Minoritaires également sont les Haïtiens, tels les Lantier, un père universitaire, Ghislaine sa fille très blanche, étudiante, tous deux parlant une langue soutenue, et soucieux de se distinguer des Noirs.

 

Une écriture sans pareille

 

Du “Nouveau Journalisme” Tom Wolfe a gardé un style aux antipodes de l'écriture “à l'os” appréciée en France et dont Annie Ernaux est l'un des modèles. La meilleure comparaison qu'on puisse faire me semble être l'art baroque dans toute sa splendeur. Wolfe “en rajoute” tout le temps. Les six cents pages du livre fondraient à trois cents chez un auteur plus austère qui refuserait sa manière hyper-prolixe, un auteur qui fuirait la crème chantilly qui s'étale ici à chaque chapitre. Les onomatopées sont un des moyens de prédilection de Wolfe. Elles ajoutent un extraordinaire effet sonore à la lecture. Ça culmine quand Nestor emmène John Smith au club de strip. Ça s'entend dès le premier chapitre quand Nestor patrouille en mer avec deux collègues sur le « Safe Boat » avant d'effectuer son premier exploit.

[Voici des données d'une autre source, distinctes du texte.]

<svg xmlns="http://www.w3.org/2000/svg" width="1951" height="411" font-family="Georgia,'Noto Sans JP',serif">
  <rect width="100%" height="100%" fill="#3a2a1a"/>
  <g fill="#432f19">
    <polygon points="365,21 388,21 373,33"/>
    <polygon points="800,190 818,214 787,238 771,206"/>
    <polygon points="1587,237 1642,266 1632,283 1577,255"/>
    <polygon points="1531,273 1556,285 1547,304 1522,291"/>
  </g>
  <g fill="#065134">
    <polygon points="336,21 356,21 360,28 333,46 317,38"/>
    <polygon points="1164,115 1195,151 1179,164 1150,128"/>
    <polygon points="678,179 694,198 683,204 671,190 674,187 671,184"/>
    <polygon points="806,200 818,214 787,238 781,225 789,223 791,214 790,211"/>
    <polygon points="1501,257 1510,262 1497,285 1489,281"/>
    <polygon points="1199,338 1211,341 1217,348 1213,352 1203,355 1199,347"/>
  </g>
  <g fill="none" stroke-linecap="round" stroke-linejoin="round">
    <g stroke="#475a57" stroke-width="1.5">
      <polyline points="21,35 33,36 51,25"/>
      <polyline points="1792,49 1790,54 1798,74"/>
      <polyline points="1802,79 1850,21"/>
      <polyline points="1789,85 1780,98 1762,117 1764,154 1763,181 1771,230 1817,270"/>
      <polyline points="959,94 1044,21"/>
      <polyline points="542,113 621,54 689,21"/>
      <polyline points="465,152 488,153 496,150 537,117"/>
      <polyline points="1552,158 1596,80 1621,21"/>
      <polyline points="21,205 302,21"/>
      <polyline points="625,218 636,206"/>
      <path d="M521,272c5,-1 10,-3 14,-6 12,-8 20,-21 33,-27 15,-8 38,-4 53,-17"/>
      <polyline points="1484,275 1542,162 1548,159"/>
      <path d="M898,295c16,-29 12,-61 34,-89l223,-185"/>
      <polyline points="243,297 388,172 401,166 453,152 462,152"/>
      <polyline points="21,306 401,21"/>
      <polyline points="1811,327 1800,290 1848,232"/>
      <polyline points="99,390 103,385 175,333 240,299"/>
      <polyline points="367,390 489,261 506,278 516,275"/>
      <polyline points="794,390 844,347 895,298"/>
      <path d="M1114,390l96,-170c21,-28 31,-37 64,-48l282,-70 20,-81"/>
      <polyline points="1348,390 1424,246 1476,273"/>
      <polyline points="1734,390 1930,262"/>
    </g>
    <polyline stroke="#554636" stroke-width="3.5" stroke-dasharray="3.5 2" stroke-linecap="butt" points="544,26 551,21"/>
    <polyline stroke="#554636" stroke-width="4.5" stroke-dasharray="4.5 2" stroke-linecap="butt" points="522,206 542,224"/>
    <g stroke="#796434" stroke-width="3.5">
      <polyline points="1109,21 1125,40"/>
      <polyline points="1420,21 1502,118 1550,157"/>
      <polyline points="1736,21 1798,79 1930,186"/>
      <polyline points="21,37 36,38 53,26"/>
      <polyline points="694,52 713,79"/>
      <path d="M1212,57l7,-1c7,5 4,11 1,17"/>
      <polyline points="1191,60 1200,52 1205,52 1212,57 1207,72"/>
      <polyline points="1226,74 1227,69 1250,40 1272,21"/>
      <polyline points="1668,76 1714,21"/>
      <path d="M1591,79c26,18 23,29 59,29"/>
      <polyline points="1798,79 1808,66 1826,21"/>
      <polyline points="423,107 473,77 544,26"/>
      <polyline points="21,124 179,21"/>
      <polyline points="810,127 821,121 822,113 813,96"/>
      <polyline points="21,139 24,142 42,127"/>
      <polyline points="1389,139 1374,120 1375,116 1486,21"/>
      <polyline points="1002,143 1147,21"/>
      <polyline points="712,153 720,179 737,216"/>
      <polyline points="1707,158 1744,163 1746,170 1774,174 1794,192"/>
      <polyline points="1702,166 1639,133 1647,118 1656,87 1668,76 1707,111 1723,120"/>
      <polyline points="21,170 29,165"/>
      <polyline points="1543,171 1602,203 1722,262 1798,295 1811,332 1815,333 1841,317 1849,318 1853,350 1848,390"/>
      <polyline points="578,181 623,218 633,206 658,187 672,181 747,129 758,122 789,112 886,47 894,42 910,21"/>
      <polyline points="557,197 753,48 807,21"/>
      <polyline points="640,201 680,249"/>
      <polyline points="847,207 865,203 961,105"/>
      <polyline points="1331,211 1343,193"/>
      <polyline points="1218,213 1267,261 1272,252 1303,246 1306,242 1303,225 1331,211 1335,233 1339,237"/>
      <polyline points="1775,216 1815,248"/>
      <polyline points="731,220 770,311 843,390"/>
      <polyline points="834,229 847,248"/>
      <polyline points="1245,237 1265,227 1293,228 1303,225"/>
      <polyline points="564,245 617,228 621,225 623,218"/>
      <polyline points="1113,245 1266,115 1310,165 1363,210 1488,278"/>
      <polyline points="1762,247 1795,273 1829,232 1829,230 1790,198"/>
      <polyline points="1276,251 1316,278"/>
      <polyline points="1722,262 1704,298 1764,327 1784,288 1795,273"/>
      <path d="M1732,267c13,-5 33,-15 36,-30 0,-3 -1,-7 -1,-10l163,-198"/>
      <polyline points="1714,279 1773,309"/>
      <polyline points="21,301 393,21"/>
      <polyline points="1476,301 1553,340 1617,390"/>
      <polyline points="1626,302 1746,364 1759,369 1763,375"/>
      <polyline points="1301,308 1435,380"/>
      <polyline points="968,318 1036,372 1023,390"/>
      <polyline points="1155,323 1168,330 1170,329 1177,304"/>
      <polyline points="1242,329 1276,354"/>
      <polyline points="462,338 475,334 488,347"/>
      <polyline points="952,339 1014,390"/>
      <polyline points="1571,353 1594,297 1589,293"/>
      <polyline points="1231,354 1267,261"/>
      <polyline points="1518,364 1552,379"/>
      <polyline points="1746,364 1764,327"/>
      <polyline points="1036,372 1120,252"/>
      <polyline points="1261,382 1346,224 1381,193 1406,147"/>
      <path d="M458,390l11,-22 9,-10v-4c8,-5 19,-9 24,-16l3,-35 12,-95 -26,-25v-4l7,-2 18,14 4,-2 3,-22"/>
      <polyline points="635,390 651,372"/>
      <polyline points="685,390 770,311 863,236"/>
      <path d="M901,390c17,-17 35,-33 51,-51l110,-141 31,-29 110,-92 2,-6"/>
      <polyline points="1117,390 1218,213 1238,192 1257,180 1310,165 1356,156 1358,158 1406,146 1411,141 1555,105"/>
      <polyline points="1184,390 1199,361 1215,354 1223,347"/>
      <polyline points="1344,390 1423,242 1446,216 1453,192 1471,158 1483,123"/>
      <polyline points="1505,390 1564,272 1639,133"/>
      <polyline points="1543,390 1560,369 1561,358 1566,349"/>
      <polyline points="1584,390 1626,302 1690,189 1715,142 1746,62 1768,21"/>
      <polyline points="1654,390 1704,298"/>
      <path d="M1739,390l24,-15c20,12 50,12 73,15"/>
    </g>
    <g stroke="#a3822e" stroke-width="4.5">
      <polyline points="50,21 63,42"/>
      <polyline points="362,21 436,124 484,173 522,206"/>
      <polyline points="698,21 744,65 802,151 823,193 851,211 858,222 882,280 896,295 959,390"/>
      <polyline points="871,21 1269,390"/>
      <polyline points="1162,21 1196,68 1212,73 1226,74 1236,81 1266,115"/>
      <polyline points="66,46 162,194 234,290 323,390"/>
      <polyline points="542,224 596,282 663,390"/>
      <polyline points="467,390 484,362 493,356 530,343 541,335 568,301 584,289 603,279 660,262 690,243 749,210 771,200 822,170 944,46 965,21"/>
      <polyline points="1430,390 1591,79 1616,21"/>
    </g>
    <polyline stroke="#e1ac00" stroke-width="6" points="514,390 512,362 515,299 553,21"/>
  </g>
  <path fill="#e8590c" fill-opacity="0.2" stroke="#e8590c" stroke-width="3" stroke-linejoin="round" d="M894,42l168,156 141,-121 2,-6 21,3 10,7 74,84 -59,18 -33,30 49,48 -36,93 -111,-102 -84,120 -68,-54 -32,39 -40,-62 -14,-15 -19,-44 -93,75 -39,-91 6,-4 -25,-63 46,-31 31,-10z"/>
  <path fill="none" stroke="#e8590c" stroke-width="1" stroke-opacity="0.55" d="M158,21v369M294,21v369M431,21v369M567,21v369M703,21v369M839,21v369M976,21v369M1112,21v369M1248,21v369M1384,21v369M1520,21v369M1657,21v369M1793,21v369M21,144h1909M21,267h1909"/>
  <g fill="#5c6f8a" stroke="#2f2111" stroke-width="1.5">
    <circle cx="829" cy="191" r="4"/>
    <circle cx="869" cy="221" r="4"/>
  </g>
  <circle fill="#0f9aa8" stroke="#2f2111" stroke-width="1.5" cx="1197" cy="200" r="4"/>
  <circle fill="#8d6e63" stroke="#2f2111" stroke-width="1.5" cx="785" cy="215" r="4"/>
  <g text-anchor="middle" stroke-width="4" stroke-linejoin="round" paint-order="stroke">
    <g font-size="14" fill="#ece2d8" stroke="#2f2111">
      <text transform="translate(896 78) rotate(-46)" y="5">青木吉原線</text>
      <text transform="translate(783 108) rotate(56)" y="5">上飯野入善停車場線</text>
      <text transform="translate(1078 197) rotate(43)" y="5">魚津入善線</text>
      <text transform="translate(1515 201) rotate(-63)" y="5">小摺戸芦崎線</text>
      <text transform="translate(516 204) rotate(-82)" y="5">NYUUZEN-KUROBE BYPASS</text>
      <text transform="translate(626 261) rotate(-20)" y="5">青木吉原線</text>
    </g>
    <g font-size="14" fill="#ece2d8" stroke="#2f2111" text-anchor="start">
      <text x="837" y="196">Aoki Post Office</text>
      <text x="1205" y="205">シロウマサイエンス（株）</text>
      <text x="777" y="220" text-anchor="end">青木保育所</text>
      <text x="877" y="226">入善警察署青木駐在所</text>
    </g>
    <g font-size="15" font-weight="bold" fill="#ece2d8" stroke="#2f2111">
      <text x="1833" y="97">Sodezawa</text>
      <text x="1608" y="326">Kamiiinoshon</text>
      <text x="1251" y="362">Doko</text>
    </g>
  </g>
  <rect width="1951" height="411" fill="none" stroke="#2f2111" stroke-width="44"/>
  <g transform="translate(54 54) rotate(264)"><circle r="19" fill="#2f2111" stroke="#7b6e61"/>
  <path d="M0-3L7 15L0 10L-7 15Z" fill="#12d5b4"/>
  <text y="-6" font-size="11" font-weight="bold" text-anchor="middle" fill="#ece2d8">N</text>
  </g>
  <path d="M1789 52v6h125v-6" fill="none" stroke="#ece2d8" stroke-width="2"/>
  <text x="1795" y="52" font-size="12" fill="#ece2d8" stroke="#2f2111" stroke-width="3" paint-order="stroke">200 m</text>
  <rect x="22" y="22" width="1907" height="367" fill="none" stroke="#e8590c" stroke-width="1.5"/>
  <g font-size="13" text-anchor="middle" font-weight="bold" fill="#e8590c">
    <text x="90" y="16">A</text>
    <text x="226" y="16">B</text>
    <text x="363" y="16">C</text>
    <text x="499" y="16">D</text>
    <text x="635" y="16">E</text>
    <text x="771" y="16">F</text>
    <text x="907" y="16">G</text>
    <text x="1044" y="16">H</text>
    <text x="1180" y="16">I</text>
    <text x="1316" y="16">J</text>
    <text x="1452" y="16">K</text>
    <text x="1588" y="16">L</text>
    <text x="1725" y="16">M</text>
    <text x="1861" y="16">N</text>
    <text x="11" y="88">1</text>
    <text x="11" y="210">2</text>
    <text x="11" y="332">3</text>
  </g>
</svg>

« Les deux Americanos blonds ne mouftent pas. Nestor sent avec une terrible acuité son cœur SCHLACK qui bat la chamade sous son polo. Vaguement vaguement vaguement et après et après et après il prend conscience de la silhouette du SCHLACK centre-ville de Miami qui s'élève de plus en plus haut alors que le Safe Boat s'approche à toute vitesse, croisant de plus en plus de « lulus », ainsi que les flics appellent les bateaux de plaisance possédés et pilotés sans but par des civils qui ne savent rien de rien prennent des bains de soleil SCHLACK trop gros trop nus trop collants de crème SCHLACK écran total indice 30, et les dépassant si vite qu'il donne l'impression de repousser les lulus SCHLACK en arrière… »

Pour distinguer les communautés, qui recouvrent en partie les classes sociales, Wolfe recourt à une arme absolue : le langage. « Parle anglais, connasse ! Tu es en Amérique maintenant ! Parle anglais ! » s’époumone l'épouse de T4 injuriant la señora cubaine elle aussi énervée qui lui pique une place de parking. Le professeur Lantier qui a toujours évité d'utiliser le créole à la maison se désole d'entendre son fils le parler avec ses copains du lycée. Le parler russe d'Igor le peintre faussaire s'adressant à Nestor et à John Smith après plusieurs « Na zdrovia ! » est rendu avec juste ce qu'il faut d'incorrection grammaticale : « Je rends hommage à vous ! Maintenant, vous moujiks d'honneur ! »

Enfin, par un procédé propre à Wolfe, les pensées des personnages sont mises en relief pour se détacher de la narration : une série de :::::: encadre les extraits des flux de conscience des personnages pour quelques mots comme pour toute une page.

 

Dans ce dernier roman que Tom Wolfe nous a mitonné, l'intrigue, les personnages, l'écriture, tout est une invitation à laquelle il ne faut surtout pas résister.

 

• Tom Wolfe. Bloody Miami. Traduit par Odile Demange. Robert Laffont, 2013, 609 pages.